Оомарк тащился, будто бы из последних сил. Я слышала отдаленное бормотание, которое приняла за голос Бартаре, побуждавший или заклинавший его идти дальше. Как-то он отшвырнул камень, который нес, и развернулся, будто собираясь уйти. Но Бартаре метнулась очень быстро — исчезнув с одного места, почти моментально появилась в другом, преградив ему путь. Я видела лицо Оомарка. Щеки его были красными, со следами размазанных слез. Ясно было, что он слушался сестру против воли.
Она указала на другой камень, который он поднял. Его плечи так поникли, что мне захотелось подбежать к нему и стать на его защиту. Он медленно развернулся и побрел к ближайшей из красных сфер так, будто и не видел самого камня, но чувствовал, что он именно там.
Бартаре снова понеслась со скоростью молнии, и мне подумалось: она настолько погружена в то, что делает, что ничего более не замечает.
От камня, который ударила Бартаре, прозвучала низкая нота, и я услышала, что она издала крик торжества. Она не двинулась с места, но махнула Оомарку рукой, чтобы он постучал по другому камню.
Он ударил по нему, а она снова стукнула по своему камню.

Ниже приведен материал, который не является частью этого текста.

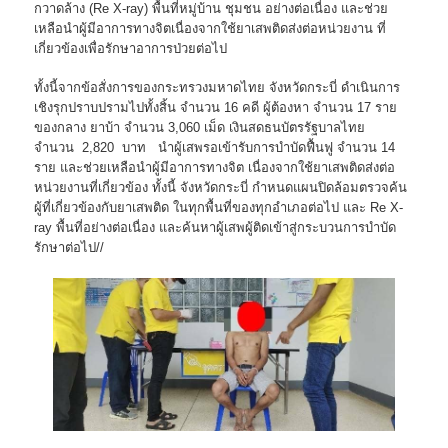
กวาดล้าง (Re X-ray) พื้นที่หมู่บ้าน ชุมชน อย่างต่อเนื่อง และช่วย
เหลือนำผู้มีอาการทางจิตเนื่องจากใช้ยาเสพติดส่งต่อหน่วยงาน ที่
เกี่ยวข้องเพื่อรักษาอาการป่วยต่อไป
ทั้งนี้จากข้อสั่งการของกระทรวงมหาดไทย จังหวัดกระบี่ ดำเนินการ
เชิงรุกปราบปรามไปทั้งสิ้น จำนวน 16 คดี ผู้ต้องหา จำนวน 17 ราย
ของกลาง ยาบ้า จำนวน 3,060 เม็ด เงินสดธนบัตรรัฐบาลไทย
จำนวน 2,820 บาท นำผู้เสพรอเข้ารับการบำบัดฟื้นฟู จำนวน 14
ราย และช่วยเหลือนำผู้มีอาการทางจิต เนื่องจากใช้ยาเสพติดส่งต่อ
หน่วยงานที่เกี่ยวข้อง ทั้งนี้ จังหวัดกระบี่ กำหนดแผนปิดล้อมตรวจค้น
ผู้ที่เกี่ยวข้องกับยาเสพติด ในทุกพื้นที่ของทุกอำเภอต่อไป และ Re X-
ray พื้นที่อย่างต่อเนื่อง และค้นหาผู้เสพผู้ติดเข้าสู่กระบวนการบำบัด
รักษาต่อไป//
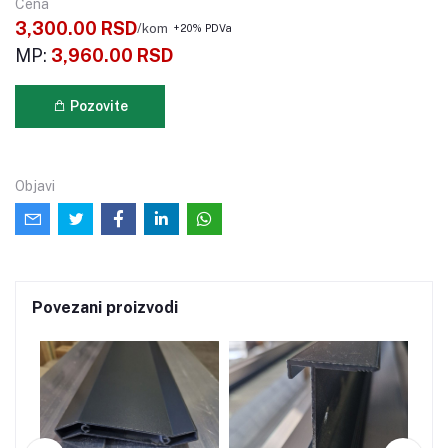
Cena
3,300.00 RSD
/kom
+20% PDVa
MP:
3,960.00 RSD
Pozovite
Objavi
Povezani proizvodi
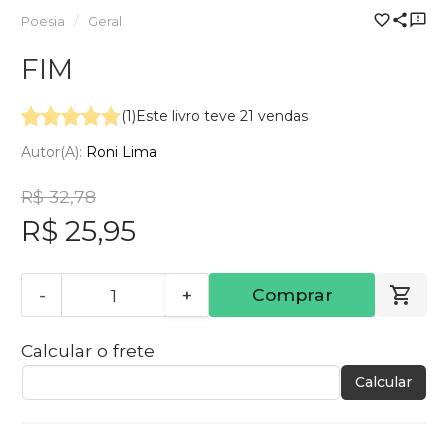
Poesia
Geral
FIM
(1)
Este livro teve 21 vendas
Autor(a):
Roni Lima
R$ 32,78
R$ 25,95
-
+
Comprar
Calcular o frete
Calcular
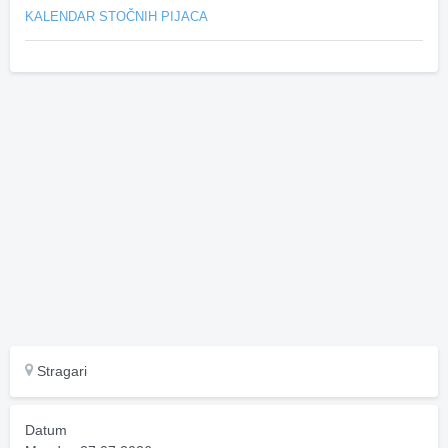
KALENDAR STOČNIH PIJACA
Stragari
Datum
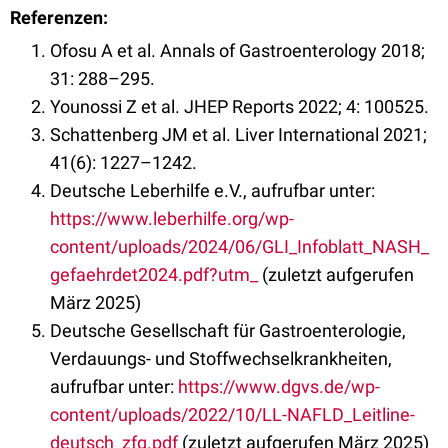
Referenzen:
Ofosu A et al. Annals of Gastroenterology 2018;
31: 288–295.
Younossi Z et al. JHEP Reports 2022; 4: 100525.
Schattenberg JM et al. Liver International 2021;
41(6): 1227–1242.
Deutsche Leberhilfe e.V., aufrufbar unter:
https://www.leberhilfe.org/wp-
content/uploads/2024/06/GLI_Infoblatt_NASH_
gefaehrdet2024.pdf?utm_
(zuletzt aufgerufen
März 2025)
Deutsche Gesellschaft für Gastroenterologie,
Verdauungs- und Stoffwechselkrankheiten,
aufrufbar unter:
https://www.dgvs.de/wp-
content/uploads/2022/10/LL-NAFLD_Leitline-
deutsch_zfg.pdf
(zuletzt aufgerufen März 2025)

Ноты были очень близки, но не совпадали. Только когда ее брат подошел к третьему камню, она получила, что хотела. Оба звука слились в одну ноту.
Бартаре слушала, немного склонив голову на бок, не отводя глаз смотря вперед, будто ожидая там что-то увидеть. И когда после долгой паузы ничего не произошло, она сигналом приказала брату ударить еще раз.
И еще раз этот долгий пульсирующий звук сотряс и воздух, и мое тело. Я слышала, что звук может восприниматься вибрацией, но ощущение, что тебя пронизывает певческая нота, устрашало — настолько, что я знала: необходимо остановить то, что делают дети. Осознанно или нет, но Бартаре будила силы, которыми наш мир управлять не способен.
Я сделала шаг вперед; лодыжка болела. Оомарк снова отшвырнул камень, которым стучал, и стоял, подняв правую руку, закрывая ею лицо, словно от удара. И хотя я слышала, как Бартаре ругалась, он больше не шелохнулся, чтобы выполнить ее приказания.
— Стучи! — донеслись до меня крики Бартаре. — Стучи, Оомарк! Хочешь, чтобы я наслала на тебя силы? Стучи же!
На какое-то мгновение мне подумалось, что он настоит на своем. Но то ли ее угрозы, то ли то, что она так долго над ним доминировала, взяли свое. Не глядя, он наклонился за камнем. Изо всех сил зажмурил глаза, будто меньше всего на свете хотел видеть сестру.